Give the material below as a JSON list of strings, with one string for each line and blank lines left out.

** Start DATA IN THIS EXERCISE **

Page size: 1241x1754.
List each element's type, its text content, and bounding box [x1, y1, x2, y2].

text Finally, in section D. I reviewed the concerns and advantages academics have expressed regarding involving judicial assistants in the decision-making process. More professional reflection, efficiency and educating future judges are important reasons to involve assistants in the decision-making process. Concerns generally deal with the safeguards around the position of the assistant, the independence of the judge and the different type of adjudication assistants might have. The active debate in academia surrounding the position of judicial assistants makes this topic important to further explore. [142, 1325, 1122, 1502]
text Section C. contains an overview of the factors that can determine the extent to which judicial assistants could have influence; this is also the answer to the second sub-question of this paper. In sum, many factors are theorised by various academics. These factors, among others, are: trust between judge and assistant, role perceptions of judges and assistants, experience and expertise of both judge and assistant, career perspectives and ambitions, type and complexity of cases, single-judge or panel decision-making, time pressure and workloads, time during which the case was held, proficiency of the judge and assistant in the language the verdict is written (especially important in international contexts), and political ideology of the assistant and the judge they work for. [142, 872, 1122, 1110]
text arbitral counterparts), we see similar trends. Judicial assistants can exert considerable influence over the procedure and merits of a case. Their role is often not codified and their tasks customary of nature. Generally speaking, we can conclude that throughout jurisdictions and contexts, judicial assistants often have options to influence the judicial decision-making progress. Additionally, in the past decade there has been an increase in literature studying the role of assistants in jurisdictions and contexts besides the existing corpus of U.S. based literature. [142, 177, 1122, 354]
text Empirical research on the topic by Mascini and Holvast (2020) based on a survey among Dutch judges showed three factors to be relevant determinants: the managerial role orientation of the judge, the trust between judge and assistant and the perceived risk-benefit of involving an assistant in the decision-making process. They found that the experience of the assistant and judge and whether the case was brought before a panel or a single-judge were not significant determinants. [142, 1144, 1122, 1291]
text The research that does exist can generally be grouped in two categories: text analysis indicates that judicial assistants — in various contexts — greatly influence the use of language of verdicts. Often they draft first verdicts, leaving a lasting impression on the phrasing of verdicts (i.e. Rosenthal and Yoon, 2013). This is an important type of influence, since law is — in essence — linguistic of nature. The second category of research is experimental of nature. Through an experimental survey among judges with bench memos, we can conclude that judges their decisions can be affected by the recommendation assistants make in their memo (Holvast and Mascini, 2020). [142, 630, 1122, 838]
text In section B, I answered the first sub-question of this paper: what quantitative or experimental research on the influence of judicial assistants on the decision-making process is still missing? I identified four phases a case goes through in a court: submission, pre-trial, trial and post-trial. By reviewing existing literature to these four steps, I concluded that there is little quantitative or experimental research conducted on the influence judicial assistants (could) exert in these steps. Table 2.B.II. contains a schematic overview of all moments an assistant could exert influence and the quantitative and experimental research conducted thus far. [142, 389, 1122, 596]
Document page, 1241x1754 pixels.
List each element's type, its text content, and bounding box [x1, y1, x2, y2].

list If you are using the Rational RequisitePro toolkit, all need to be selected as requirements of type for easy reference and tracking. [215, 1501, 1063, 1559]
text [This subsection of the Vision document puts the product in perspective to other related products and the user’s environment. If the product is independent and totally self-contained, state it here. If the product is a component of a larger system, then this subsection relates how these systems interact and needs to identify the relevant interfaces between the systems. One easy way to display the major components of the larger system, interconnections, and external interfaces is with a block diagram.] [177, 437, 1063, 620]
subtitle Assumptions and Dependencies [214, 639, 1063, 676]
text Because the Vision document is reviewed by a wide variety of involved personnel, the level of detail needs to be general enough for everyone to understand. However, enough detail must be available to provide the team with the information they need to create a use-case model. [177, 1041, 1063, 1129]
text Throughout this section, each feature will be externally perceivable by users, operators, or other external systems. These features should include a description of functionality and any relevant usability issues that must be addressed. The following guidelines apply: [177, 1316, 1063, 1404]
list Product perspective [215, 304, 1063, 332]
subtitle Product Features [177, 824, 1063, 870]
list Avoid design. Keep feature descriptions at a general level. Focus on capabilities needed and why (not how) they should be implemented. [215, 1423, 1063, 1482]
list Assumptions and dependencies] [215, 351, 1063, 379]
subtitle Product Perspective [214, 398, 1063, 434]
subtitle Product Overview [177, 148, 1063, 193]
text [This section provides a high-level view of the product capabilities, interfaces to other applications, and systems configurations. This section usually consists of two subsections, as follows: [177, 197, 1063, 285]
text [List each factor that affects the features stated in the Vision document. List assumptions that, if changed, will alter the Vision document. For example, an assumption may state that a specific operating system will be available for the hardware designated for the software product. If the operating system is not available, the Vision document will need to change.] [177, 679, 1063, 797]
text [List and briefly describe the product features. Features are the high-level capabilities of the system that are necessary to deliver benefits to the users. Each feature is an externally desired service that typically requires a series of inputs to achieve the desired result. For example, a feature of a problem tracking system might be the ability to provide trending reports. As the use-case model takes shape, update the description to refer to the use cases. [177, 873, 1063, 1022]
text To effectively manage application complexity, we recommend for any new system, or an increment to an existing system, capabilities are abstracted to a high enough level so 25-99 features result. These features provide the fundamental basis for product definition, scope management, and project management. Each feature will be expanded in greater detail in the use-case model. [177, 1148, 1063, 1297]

** End DATA IN THIS EXERCISE **

— FULL ANSWER —
[
  "Page size: 1241x1754.",
  "List each element's type, its text content, and bounding box [x1, y1, x2, y2].",
  "text Finally, in section D. I reviewed the concerns and advantages academics have expressed regarding involving judicial assistants in the decision-making process. More professional reflection, efficiency and educating future judges are important reasons to involve assistants in the decision-making process. Concerns generally deal with the safeguards around the position of the assistant, the independence of the judge and the different type of adjudication assistants might have. The active debate in academia surrounding the position of judicial assistants makes this topic important to further explore. [142, 1325, 1122, 1502]",
  "text Section C. contains an overview of the factors that can determine the extent to which judicial assistants could have influence; this is also the answer to the second sub-question of this paper. In sum, many factors are theorised by various academics. These factors, among others, are: trust between judge and assistant, role perceptions of judges and assistants, experience and expertise of both judge and assistant, career perspectives and ambitions, type and complexity of cases, single-judge or panel decision-making, time pressure and workloads, time during which the case was held, proficiency of the judge and assistant in the language the verdict is written (especially important in international contexts), and political ideology of the assistant and the judge they work for. [142, 872, 1122, 1110]",
  "text arbitral counterparts), we see similar trends. Judicial assistants can exert considerable influence over the procedure and merits of a case. Their role is often not codified and their tasks customary of nature. Generally speaking, we can conclude that throughout jurisdictions and contexts, judicial assistants often have options to influence the judicial decision-making progress. Additionally, in the past decade there has been an increase in literature studying the role of assistants in jurisdictions and contexts besides the existing corpus of U.S. based literature. [142, 177, 1122, 354]",
  "text Empirical research on the topic by Mascini and Holvast (2020) based on a survey among Dutch judges showed three factors to be relevant determinants: the managerial role orientation of the judge, the trust between judge and assistant and the perceived risk-benefit of involving an assistant in the decision-making process. They found that the experience of the assistant and judge and whether the case was brought before a panel or a single-judge were not significant determinants. [142, 1144, 1122, 1291]",
  "text The research that does exist can generally be grouped in two categories: text analysis indicates that judicial assistants — in various contexts — greatly influence the use of language of verdicts. Often they draft first verdicts, leaving a lasting impression on the phrasing of verdicts (i.e. Rosenthal and Yoon, 2013). This is an important type of influence, since law is — in essence — linguistic of nature. The second category of research is experimental of nature. Through an experimental survey among judges with bench memos, we can conclude that judges their decisions can be affected by the recommendation assistants make in their memo (Holvast and Mascini, 2020). [142, 630, 1122, 838]",
  "text In section B, I answered the first sub-question of this paper: what quantitative or experimental research on the influence of judicial assistants on the decision-making process is still missing? I identified four phases a case goes through in a court: submission, pre-trial, trial and post-trial. By reviewing existing literature to these four steps, I concluded that there is little quantitative or experimental research conducted on the influence judicial assistants (could) exert in these steps. Table 2.B.II. contains a schematic overview of all moments an assistant could exert influence and the quantitative and experimental research conducted thus far. [142, 389, 1122, 596]",
  "Document page, 1241x1754 pixels.",
  "List each element's type, its text content, and bounding box [x1, y1, x2, y2].",
  "list If you are using the Rational RequisitePro toolkit, all need to be selected as requirements of type for easy reference and tracking. [215, 1501, 1063, 1559]",
  "text [This subsection of the Vision document puts the product in perspective to other related products and the user’s environment. If the product is independent and totally self-contained, state it here. If the product is a component of a larger system, then this subsection relates how these systems interact and needs to identify the relevant interfaces between the systems. One easy way to display the major components of the larger system, interconnections, and external interfaces is with a block diagram.] [177, 437, 1063, 620]",
  "subtitle Assumptions and Dependencies [214, 639, 1063, 676]",
  "text Because the Vision document is reviewed by a wide variety of involved personnel, the level of detail needs to be general enough for everyone to understand. However, enough detail must be available to provide the team with the information they need to create a use-case model. [177, 1041, 1063, 1129]",
  "text Throughout this section, each feature will be externally perceivable by users, operators, or other external systems. These features should include a description of functionality and any relevant usability issues that must be addressed. The following guidelines apply: [177, 1316, 1063, 1404]",
  "list Product perspective [215, 304, 1063, 332]",
  "subtitle Product Features [177, 824, 1063, 870]",
  "list Avoid design. Keep feature descriptions at a general level. Focus on capabilities needed and why (not how) they should be implemented. [215, 1423, 1063, 1482]",
  "list Assumptions and dependencies] [215, 351, 1063, 379]",
  "subtitle Product Perspective [214, 398, 1063, 434]",
  "subtitle Product Overview [177, 148, 1063, 193]",
  "text [This section provides a high-level view of the product capabilities, interfaces to other applications, and systems configurations. This section usually consists of two subsections, as follows: [177, 197, 1063, 285]",
  "text [List each factor that affects the features stated in the Vision document. List assumptions that, if changed, will alter the Vision document. For example, an assumption may state that a specific operating system will be available for the hardware designated for the software product. If the operating system is not available, the Vision document will need to change.] [177, 679, 1063, 797]",
  "text [List and briefly describe the product features. Features are the high-level capabilities of the system that are necessary to deliver benefits to the users. Each feature is an externally desired service that typically requires a series of inputs to achieve the desired result. For example, a feature of a problem tracking system might be the ability to provide trending reports. As the use-case model takes shape, update the description to refer to the use cases. [177, 873, 1063, 1022]",
  "text To effectively manage application complexity, we recommend for any new system, or an increment to an existing system, capabilities are abstracted to a high enough level so 25-99 features result. These features provide the fundamental basis for product definition, scope management, and project management. Each feature will be expanded in greater detail in the use-case model. [177, 1148, 1063, 1297]"
]